A little foccacia bread would be nice to go with that.  I just whip mine up really quickly.  I dissolve yeast in some warm water, let sit for a few minutes.  I add in some more water (probably about a cup) and a squirt of agave and a sprinkling of salt.


(File this in the easily-amused category....I just love the bulk agave now available at Whole Foods...see container...fun.  Note:  appliances are not as clean as they appear in the photos.)

I add in enough whole-wheat flour to have a still-moist mix, but not gooey.  And I knead until it starts to feel elastic.  After years of baking my own bread and always struggling to get good results in Ohio winters, I finally discovered the secret....cover the rising bowl first with a towel that has been wet in warm water and wrung out, and then another dry towel over that.

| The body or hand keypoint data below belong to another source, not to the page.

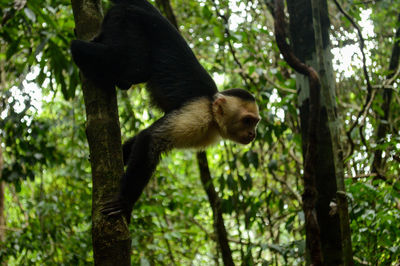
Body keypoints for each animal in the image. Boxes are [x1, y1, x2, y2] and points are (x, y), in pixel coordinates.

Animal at [70, 0, 260, 221]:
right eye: (247, 121)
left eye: (255, 122)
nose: (253, 134)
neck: (213, 115)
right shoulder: (198, 115)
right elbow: (150, 139)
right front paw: (124, 203)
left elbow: (142, 137)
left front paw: (118, 155)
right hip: (129, 20)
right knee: (131, 66)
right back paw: (77, 48)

For foccacia, I don't let it rise a second time, but after it has about doubled I ease it out onto a pizza stone, take a fork or knife and perforate the surface here and there and bake at 325-350 for about 20 minutes or so. 
  


Yum....it hit the spot and warmed me from the inside out.

Listen, life is tough and sometimes downright ugly.  All we can do it weather the bumps as best as we can, melt-down when we have to, learn and start again.  Sometimes we take a bit more with us and re-evaluate how we spend our 24-hour chunks of time.

My husband and I are having a couple of dear friends over this evening, for the sheer joy of spending time together....no family obligations to fulfill; I won't be judged because my hair's a mess (it is), or my house isn't clean enough (it isn't), but I will be loved for who I am.  And this December, we all could use some more love.



However you choose to spend your holidays, I wish you peace, I wish you the hope of the new year, and above all, I wish you love.